Back in the good old days, I had the pleasure of starting off my career at IBM. They still made typewriters at that point. I had to walk 20 miles up hill both ways through raging blizzards to get to work, but that is another story. Back then the use of enterprise software applications was also first getting off the ground.

PROFS was the name of IBM’s version of Office. It had everything in 1981 that we expect today, but few people on the planet got to use it except for IBM employees. It was deployed across the company with great expectations of improving productivity and efficiency. Mail was sent between offices instantly. Calendars were shared electronically.
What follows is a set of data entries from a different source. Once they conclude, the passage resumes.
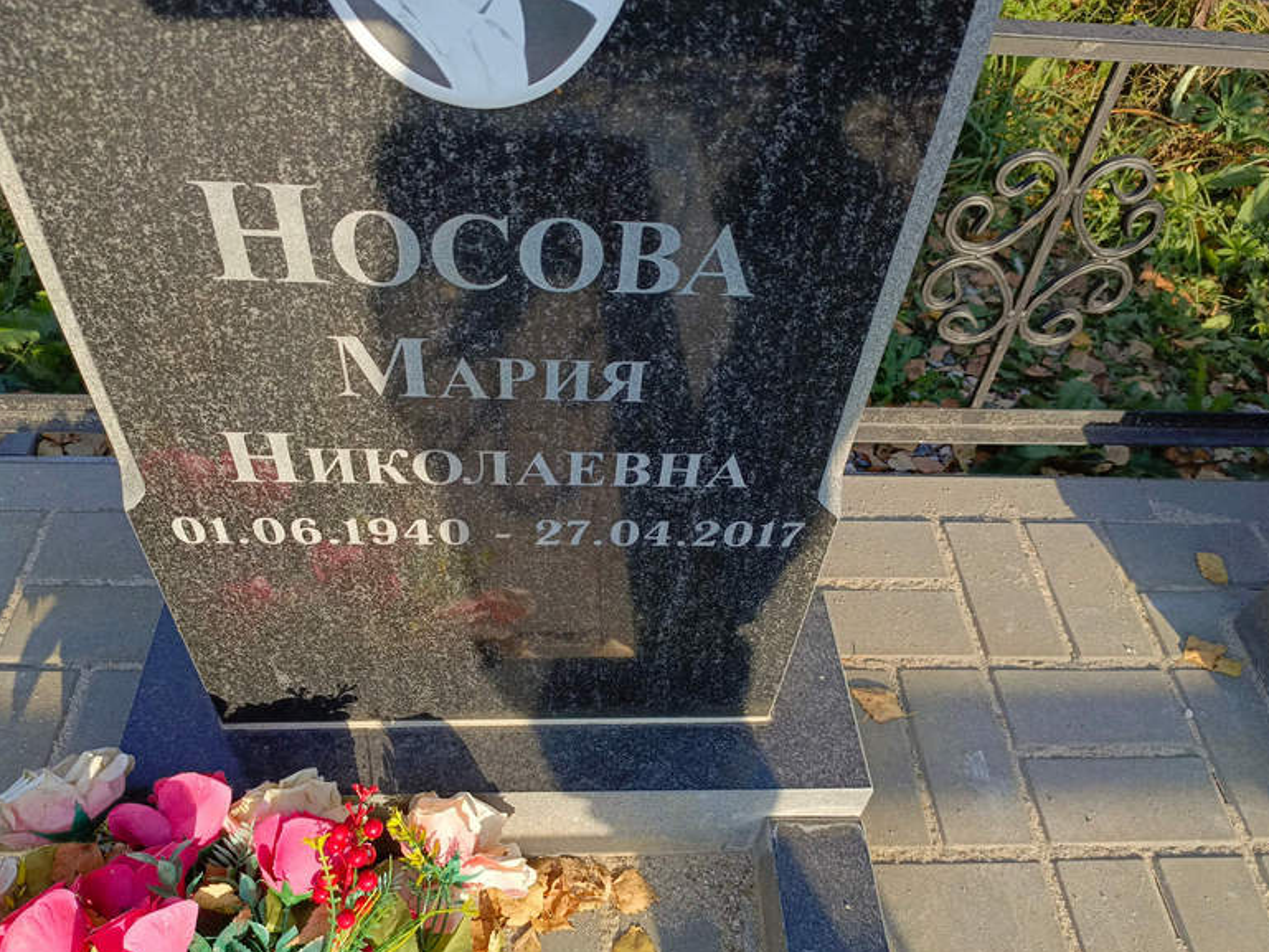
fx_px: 953
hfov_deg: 67.3
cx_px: 620
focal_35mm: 26
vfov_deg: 53.1
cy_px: 480
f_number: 1.69
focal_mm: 4.76
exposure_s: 1/535
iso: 110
It even included instant messaging across a network that would eventually become absorbed into the world wide web. (Al Gore was no where to be seen.)

There was only one problem. This software that was rolled out especially to help enable expensive managers to become more productive was only assisting their secretaries to become more productive. The managers would ask the secretaries to print out their e-mail and sort it for them. They would read it like their regular mail, waiting in a pile on their desk when they arrived in the morning. They would write notes on each page for the secretary to send a reply. This is not what the execs had in mind when they invested in the development and roll out of this leading edge killer app.
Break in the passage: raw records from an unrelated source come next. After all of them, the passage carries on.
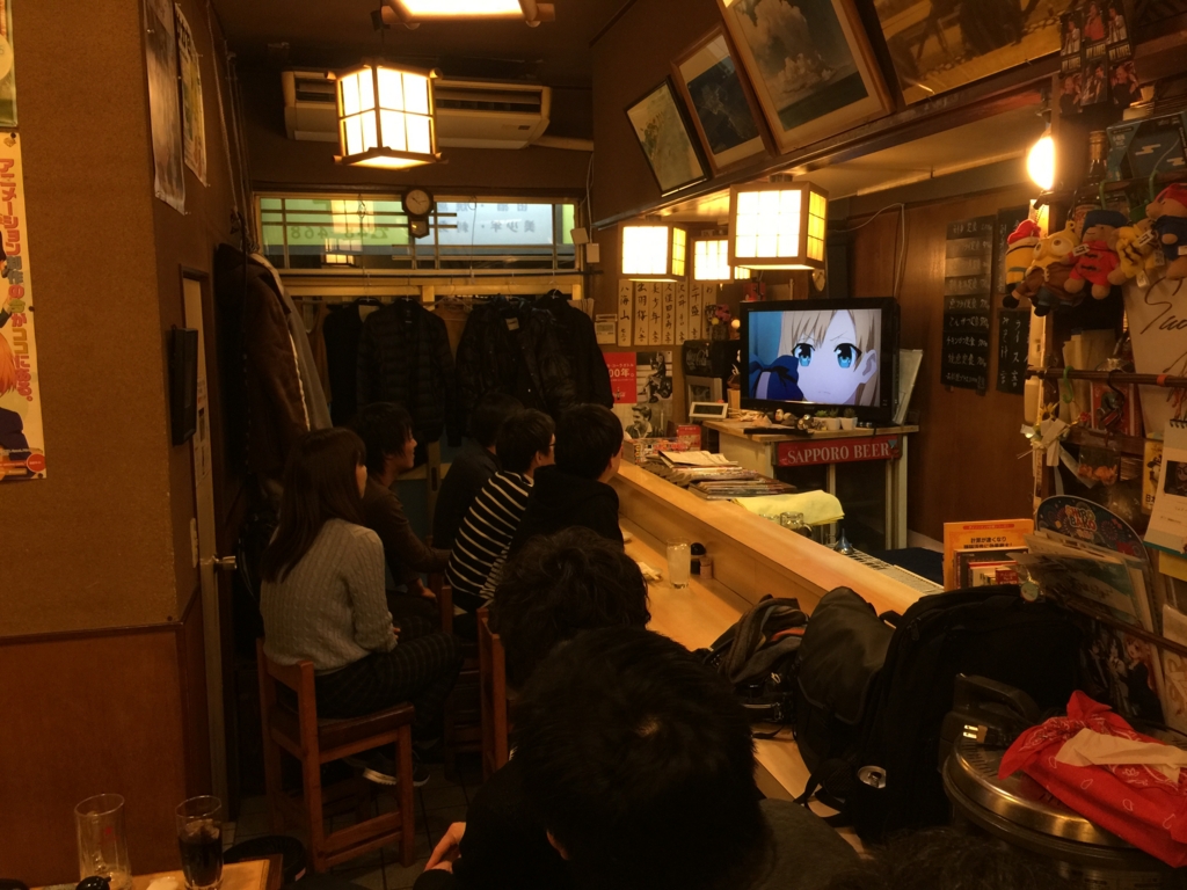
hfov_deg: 61.7
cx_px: 594
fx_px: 994
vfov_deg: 48.2
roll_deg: +0.5
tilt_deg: -6.7
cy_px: 445
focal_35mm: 29
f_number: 2.2
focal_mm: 4.15
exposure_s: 1/15
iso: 64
What happened next is something I talk about to this day, although it seems a bit surreal to me now. The company attempted to get rid of the role of secretary. Naturally the smarter mangers quickly learned from HR that there was a job title called Administrative Assistant. The migration of individuals between jobs was unprecedented and has never been repeated in such volumes since.

A quarter of a century later I ran into this again with a new client. This company had an interesting home grown contact management system, and another home grown system for order management, more or less. The deal makers in the field would visit a client then send everything back to their administrative assistant (where did that job title come from?) to enter into the different systems. It is kind of like CRM. It is kind of like automation. Let’s call it Admination.

These are good people. Don’t get me wrong. And they have hearts of gold and now plan to switch over to an honest CRM package. Recently we got into a conversation about who we might target as the super users. You will never guess who. 1981 flashed before my eyes.

Actually, this is not as extreme as I might be making it sound. I bet 90% of my clients have a significant percentage of the senior leadership who does not log into their CRM system. When they need a report it is produced by the sales ops specialist (some titles have changed). I’m not sure this is what was expected in the ROI studies prior to the software investment. At least they read their e-mail on their Blackberries today.